» BRIEF:
Write out the passage of the SIMD discussion thread from "Speaking of the" up to and including "mark after SSSE3.", word for word.

» TEXT PROVIDED:
▼
Validating UTF-8 bytes using only 0.45 cycles per byte (AVX edition) (opens in new tab)

(lemire.me)

148 pointsakarambir7y ago51 comments

51 comments

I see a lot of applications trying to take advantage of SIMD, but what when you try to run them on systems that don't support these instructions? My guess is that you need to write multiple files taking advantage of different sets of instructions and then dynamically figure out which to use at runtime with cpuid, but isn't that cumbersome and a way to inflate a codebase dramatically?

en4bz7y ago

https://gcc.gnu.org/wiki/FunctionMultiVersioning

1 more reply

wmu7y ago

Speaking of the Intel world it's not that bad. There are three major version right now: SSE4.1, AVX and AVX2 (AVX512 is not popular yet).

In the past (roughly 10 years ego) it was a problem, as there were: MMX, SSE, SSE2, SSE3, SSSE3, SSE4.1, SSE4.2, XOP, 3DNow and perhaps a few more extensions.

it's not a typo, there are three 'S' :)

wmu7y ago

Sorry, I forgot that in HN comments the asterisk char is an italics indicator. There should be a mark after SSSE3.
▲
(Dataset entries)
▼
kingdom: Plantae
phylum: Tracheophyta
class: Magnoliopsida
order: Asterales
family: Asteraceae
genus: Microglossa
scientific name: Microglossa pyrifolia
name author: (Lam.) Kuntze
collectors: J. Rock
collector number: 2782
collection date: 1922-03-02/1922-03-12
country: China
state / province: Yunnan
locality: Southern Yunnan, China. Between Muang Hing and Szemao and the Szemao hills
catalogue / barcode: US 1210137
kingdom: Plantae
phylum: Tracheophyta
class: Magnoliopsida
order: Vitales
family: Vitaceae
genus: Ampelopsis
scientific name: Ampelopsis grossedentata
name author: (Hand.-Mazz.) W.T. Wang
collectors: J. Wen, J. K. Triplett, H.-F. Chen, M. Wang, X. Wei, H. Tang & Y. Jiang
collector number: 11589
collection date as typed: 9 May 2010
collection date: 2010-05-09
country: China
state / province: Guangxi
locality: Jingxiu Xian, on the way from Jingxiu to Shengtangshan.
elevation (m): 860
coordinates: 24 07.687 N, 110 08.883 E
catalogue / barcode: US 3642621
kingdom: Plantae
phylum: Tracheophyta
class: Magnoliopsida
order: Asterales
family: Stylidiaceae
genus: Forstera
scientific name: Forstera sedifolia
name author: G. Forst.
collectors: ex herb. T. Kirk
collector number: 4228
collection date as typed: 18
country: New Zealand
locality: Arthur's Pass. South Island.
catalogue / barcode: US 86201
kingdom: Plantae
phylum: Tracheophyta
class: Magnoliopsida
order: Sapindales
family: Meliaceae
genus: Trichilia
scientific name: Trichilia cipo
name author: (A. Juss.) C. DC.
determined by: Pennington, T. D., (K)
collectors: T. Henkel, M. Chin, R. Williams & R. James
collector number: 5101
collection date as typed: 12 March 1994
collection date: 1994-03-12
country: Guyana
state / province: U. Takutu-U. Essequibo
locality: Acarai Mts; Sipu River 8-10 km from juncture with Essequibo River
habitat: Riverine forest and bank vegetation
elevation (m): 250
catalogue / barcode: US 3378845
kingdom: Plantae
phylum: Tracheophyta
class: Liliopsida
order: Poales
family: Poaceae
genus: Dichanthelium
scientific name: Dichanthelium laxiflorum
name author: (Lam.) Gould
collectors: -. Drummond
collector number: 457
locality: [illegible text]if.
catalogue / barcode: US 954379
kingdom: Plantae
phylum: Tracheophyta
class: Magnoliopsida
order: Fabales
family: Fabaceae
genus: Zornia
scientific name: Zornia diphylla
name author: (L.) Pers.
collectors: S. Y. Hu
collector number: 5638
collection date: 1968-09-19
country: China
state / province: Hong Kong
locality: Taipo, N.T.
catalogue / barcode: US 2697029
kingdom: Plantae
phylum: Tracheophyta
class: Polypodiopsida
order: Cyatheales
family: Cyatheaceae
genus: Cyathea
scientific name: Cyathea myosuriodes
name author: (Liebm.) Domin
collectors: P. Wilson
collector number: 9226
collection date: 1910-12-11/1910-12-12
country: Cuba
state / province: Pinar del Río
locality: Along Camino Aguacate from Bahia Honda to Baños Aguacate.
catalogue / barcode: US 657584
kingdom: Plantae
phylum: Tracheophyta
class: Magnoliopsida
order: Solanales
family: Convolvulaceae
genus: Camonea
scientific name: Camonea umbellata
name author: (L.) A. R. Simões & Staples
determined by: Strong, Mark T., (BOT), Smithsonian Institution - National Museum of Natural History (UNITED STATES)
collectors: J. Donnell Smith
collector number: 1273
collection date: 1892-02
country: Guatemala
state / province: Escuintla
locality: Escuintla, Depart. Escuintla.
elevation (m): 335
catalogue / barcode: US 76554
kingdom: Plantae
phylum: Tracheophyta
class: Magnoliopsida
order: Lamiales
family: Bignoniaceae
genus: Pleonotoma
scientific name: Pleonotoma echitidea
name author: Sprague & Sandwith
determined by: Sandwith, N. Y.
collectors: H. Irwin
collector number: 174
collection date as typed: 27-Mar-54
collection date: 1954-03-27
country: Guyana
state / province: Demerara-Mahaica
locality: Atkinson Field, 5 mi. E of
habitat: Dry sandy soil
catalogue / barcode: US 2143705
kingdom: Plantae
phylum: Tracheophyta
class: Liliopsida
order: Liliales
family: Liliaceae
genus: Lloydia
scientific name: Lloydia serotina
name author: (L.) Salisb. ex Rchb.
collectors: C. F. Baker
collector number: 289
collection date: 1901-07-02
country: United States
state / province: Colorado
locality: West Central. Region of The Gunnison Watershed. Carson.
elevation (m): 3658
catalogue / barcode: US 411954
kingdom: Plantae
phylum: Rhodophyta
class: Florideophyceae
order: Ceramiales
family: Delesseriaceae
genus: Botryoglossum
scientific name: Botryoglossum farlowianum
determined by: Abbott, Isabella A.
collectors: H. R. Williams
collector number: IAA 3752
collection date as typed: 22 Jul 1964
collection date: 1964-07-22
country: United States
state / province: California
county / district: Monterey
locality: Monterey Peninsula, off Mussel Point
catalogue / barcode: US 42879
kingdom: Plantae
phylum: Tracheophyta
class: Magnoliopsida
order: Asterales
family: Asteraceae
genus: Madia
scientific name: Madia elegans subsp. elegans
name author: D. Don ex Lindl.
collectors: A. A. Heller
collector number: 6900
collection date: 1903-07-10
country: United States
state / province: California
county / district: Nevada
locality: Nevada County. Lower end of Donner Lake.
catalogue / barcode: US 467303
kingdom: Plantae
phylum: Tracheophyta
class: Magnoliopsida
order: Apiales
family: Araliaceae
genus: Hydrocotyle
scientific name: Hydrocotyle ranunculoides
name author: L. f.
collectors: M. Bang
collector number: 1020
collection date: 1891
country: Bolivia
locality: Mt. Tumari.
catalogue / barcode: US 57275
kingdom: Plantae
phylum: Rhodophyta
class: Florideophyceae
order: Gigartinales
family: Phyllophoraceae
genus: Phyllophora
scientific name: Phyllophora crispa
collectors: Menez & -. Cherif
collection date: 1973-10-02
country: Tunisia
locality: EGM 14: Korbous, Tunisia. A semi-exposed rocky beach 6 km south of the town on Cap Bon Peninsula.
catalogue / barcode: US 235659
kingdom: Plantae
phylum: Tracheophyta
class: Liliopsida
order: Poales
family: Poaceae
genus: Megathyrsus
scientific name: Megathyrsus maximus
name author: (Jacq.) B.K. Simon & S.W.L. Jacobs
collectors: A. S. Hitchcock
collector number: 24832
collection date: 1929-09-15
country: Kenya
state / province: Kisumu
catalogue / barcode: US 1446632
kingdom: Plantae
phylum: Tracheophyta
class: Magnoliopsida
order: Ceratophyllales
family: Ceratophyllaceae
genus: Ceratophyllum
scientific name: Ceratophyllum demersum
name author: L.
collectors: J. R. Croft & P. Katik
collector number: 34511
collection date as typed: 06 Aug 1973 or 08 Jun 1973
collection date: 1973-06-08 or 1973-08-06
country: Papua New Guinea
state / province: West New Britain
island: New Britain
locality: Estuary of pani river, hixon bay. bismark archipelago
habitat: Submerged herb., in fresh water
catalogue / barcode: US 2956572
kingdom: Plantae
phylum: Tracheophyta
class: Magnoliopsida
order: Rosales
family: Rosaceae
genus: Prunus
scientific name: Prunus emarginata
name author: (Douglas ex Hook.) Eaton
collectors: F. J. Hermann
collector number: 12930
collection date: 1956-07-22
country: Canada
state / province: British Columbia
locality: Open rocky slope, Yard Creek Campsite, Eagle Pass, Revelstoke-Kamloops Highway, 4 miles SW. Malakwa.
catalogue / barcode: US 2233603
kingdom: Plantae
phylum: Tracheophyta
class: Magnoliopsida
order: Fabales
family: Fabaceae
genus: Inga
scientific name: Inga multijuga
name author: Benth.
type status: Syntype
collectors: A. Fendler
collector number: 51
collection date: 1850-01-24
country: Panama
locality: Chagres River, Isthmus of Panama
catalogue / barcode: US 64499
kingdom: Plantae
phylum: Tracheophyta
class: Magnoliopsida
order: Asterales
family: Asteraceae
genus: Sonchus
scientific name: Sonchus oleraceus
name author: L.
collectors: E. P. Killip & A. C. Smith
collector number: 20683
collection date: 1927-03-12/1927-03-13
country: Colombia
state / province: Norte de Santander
▲
» SOLUTION BELOW:
Speaking of the Intel world it's not that bad. There are three major version right now: SSE4.1, AVX and AVX2 (AVX512 is not popular yet).

In the past (roughly 10 years ego) it was a problem, as there were: MMX, SSE, SSE2, SSE3, SSSE3, SSE4.1, SSE4.2, XOP, 3DNow and perhaps a few more extensions.

it's not a typo, there are three 'S' :)

wmu7y ago

Sorry, I forgot that in HN comments the asterisk char is an italics indicator. There should be a mark after SSSE3.